Given that money is not being thrown at education research by Congress or other funders, how can promising innovations be evaluated, made ready for dissemination, and taken to scale? First, existing funders need to be supported adequately to continue the good work they are doing. Grants for Education Innovation and Research (EIR) will pick up where i3 ends, and IES needs to maintain its leadership in supporting development and evaluation of promising programs in all subjects and grade levels. The National Science Foundation should invest far more in creating, evaluating, and disseminating proven STEM approaches. All of this work, in fact, is in need of increased funding and publicity to build political and public support for the entire enterprise.

However, there are several additional avenues that might be pursued to increase the number of proven, ready-to-disseminate approaches. One promising model is low-cost randomized evaluations of interventions supported by government or other funding. Both IES and the Laura and John Arnold Foundation are offering support for such studies. For example, imagine that a school district is introducing a digital textbook to its schools, however, it only can afford to provide the program to 30 schools each year. If the district finds 60 schools willing to receive the program and randomly assigns half of them to start in a given year, then it is spending no more on digital textbooks than it planned to spend. If state test scores can be obtained and used as pre- and post-tests, then the measurement costs nothing. The only costs of studying the effects of the digital textbooks might be the costs of data analysis, perhaps some questionnaires or observations to find out what schools did with the digital textbooks, and a report. Such a study would be very inexpensive, might produce results within a year or two, and would be evaluating something that is appealing to schools and ready to go.

Beyond these existing strategies, others might be considered to speed up the proven programs process. One example might be to build on Small Business Innovation Research (SBIR) grants. At $1 million over two years, these grants, limited to for-profit companies, are often too small to develop and evaluate promising approaches (usually, technology applications). IES or other funders might proactively look for promising SBIR projects and encourage them to apply for larger funding to complete development and do rigorous evaluations.

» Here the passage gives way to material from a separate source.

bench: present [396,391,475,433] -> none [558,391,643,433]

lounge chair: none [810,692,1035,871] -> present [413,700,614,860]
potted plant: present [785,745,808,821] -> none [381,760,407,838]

One advantage of SBIRs is that they are usually created by small, ambitious, undercapitalized companies, which are motivated to take their programs to scale.

Another strategy that might work could be to fund “aggregators” whose job would be to identify promising approaches from any source, help assemble partnerships if necessary, and then help prepare applications for funding. This could help young innovators with great ideas combine their efforts, create more complete and powerful innovations, and subject them to rigorous evaluations. In addition to SBIR-funded projects, promising program elements might be found in projects funded by private foundations or agencies outside of education. They might be components of IES or i3 projects that produced promising but not conclusive outcomes in their evaluations, perhaps due to insufficient sample size. Aggregators might link up programs with broad reach but limited technology with brash technology start-ups in need of access to markets. If the goal is finding promising but incomplete efforts and helping them reach effectiveness and scale, every source should be fair game.

Government has made extraordinary progress in promoting the development, rigorous evaluation, and scale-up of proven programs. However, its success has led to a demand for proven programs that it cannot fulfill at the usual pace. Current grant programs at IES and i3/EIR should continue, but in addition we need innovative strategies capable of greatly accelerating the pace of development, evaluation, and scale up.